A noter que le parti islamiste Ennahda, deuxième force politique du pays avec 69 sièges, n’a obtenu aucun portefeuille ministériel. Son porte-parole, Zied Ladhari, dont le nom avait été cité, lors des négociations, pour un secrétariat d’Etat aux Affaires étrangères, a affirmé que le parti “ne tient pas à être représenté dans ce gouvernement et n’a pas demandé à en faire partie”, rapporte Kapitalis.

Le Conseil de la choura [bureau politique] du parti a d’ailleurs appelé ses députés à ne pas voter la confiance, en soulignant “l’absence de cohérence dans la composition du nouveau gouvernement, qui ne s’accorde pas avec les appels du mouvement Ennahda pour un gouvernement d’union nationale”.

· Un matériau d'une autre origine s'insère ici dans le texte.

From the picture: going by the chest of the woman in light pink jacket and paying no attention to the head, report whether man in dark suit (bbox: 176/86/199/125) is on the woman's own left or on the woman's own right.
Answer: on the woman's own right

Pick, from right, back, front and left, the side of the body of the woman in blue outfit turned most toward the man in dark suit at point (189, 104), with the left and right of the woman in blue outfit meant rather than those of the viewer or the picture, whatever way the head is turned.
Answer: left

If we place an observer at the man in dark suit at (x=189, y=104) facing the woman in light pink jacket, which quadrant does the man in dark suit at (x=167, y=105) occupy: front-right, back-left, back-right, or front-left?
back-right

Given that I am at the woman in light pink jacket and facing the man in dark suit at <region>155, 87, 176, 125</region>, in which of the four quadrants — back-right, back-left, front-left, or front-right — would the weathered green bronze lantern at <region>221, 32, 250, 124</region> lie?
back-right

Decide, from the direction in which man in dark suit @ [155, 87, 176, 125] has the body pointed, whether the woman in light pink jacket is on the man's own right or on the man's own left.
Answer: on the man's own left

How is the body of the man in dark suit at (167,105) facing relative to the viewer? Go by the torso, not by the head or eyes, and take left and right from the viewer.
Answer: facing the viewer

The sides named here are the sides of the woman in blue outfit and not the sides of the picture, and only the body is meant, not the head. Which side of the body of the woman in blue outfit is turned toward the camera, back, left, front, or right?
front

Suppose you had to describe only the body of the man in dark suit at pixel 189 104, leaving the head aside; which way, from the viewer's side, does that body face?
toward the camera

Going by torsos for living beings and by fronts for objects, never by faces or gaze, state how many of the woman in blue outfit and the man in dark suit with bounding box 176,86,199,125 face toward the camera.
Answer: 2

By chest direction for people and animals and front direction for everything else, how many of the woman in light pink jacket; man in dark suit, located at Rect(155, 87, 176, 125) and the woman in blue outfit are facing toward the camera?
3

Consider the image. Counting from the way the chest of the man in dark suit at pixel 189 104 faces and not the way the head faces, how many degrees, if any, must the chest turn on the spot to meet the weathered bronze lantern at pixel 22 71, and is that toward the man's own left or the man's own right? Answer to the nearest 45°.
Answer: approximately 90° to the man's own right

De même, rapporte Kapitalis, le Front populaire, coalition de partis de gauche, disposant de 15 sièges à l’Assemblée, “a appelé son bloc au Parlement à ne pas voter pour le gouvernement Habib Essid et indiqué qu’il ne soutiendra pas la nouvelle équipe gouvernementale”.

Parmi les mécontents, Business News s’arrête pour sa part sur le parti Afek Tounès, qui a remporté 8 sièges au Parlement issu des législatives du 26 octobre, mais qui a choisi de ne pas se joindre au futur gouvernement, arguant de “divergences tant au niveau du programme gouvernemental qu’au niveau de la structure”. Et de souligner : “Plus étonnant encore, plusieurs leaders du parti Nidaa Tounès ont avoué, de leur côté, qu’ils découvraient la composition du gouvernement en même temps que tout le monde à la télévision.”

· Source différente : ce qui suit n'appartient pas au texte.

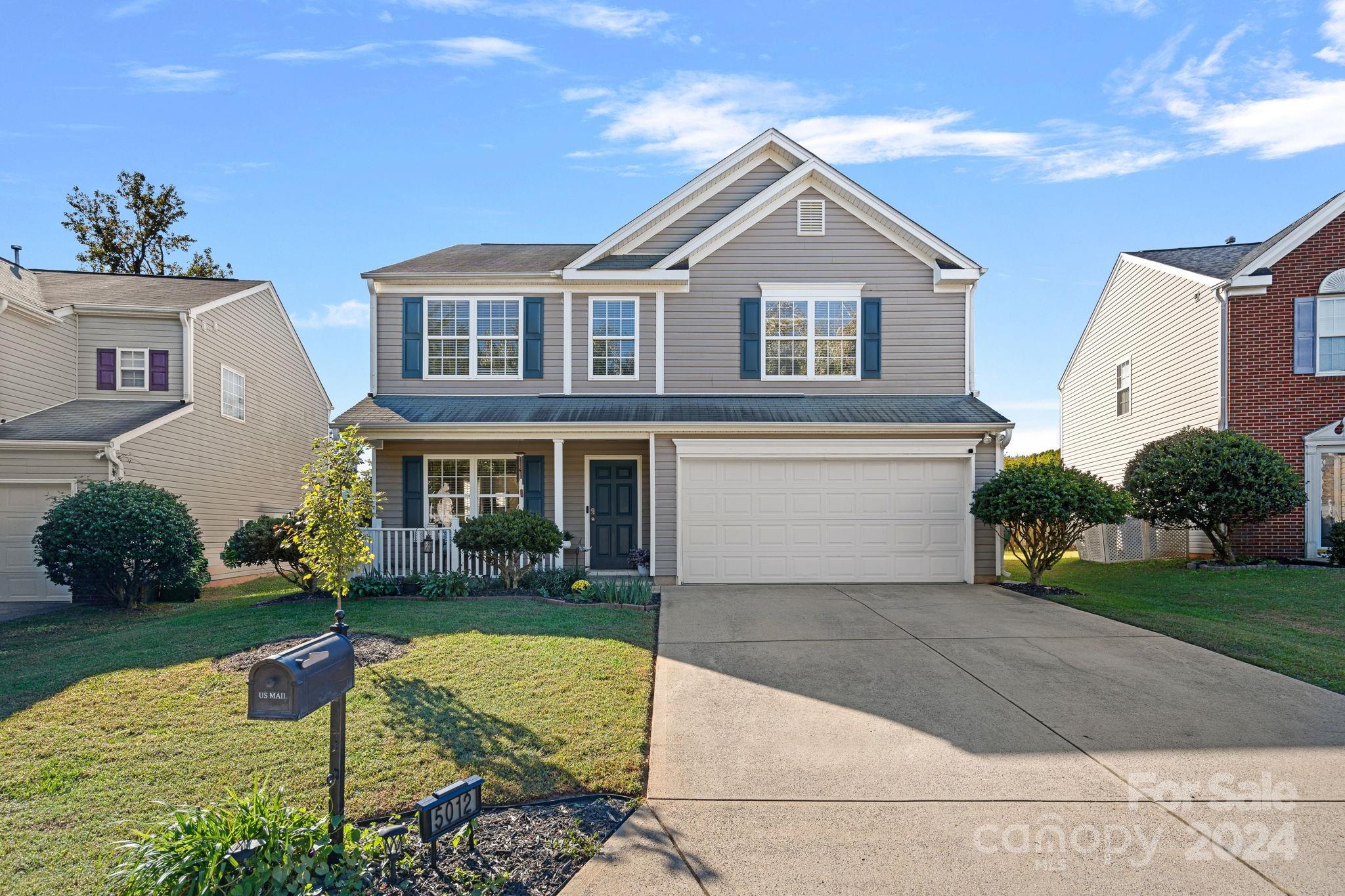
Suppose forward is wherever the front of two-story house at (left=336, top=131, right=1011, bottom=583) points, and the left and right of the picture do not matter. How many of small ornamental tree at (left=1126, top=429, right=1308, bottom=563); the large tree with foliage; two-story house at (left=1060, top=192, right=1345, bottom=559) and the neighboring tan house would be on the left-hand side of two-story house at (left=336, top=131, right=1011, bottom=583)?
2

Taux de participation féminine

Parmi les nominations, celle du nouveau ministre de l’Intérieur, Mohamed Najem Gharsalli, “fait déjà couler beaucoup d’encre”, poursuit Business News. Les critiques concernant le choix de Gharsalli, qui travaille dans le corps de la magistrature depuis près de vingt-cinq ans, considèrent que cet homme était à la solde du régime du dictateur Ben Ali. Il serait responsable du noyautage de l’association des magistrats et aurait de ce fait contribué à la persécution de ses collègues magistrats.

Toutefois, Kapitalis laisse pointer une note d’optimisme : Avec 3 ministres et 6 secrétaires d’Etat, la femme est bien représentée dans le gouvernement Essid”. Ainsi, la Coalition pour les femmes de Tunisie, un réseau formé en 2012 et regroupant plusieurs associations actives dans le domaine de la promotion des droits de la femme, “a affirmé que le taux de participation de la femme au gouvernement (26 %) était ‘acceptable’ mais restait en deçà des attentes des militantes féministes”. Ses membres auraient souhaité “un taux de participation qui ne soit pas inférieur à 30 %”.

En tout état de cause, Essid peut théoriquement espérer recueillir mardi 27 janvier 102 voix – 86 de Nidaa Tounès et 16 de l’UPL – parmi les 217 votants du Parlement. Mais 5 députés désignés à des postes ministériels ne pourront pas voter la confiance au gouvernement. Essid disposerait donc, a priori, de 97 voix. Or il lui en faudrait 109 pour valider la nouvelle équipe. Nommé le 5 janvier au poste de Premier ministre, Essid avait un mois pour constituer et présenter son équipe. Un délai renouvelable une seule fois.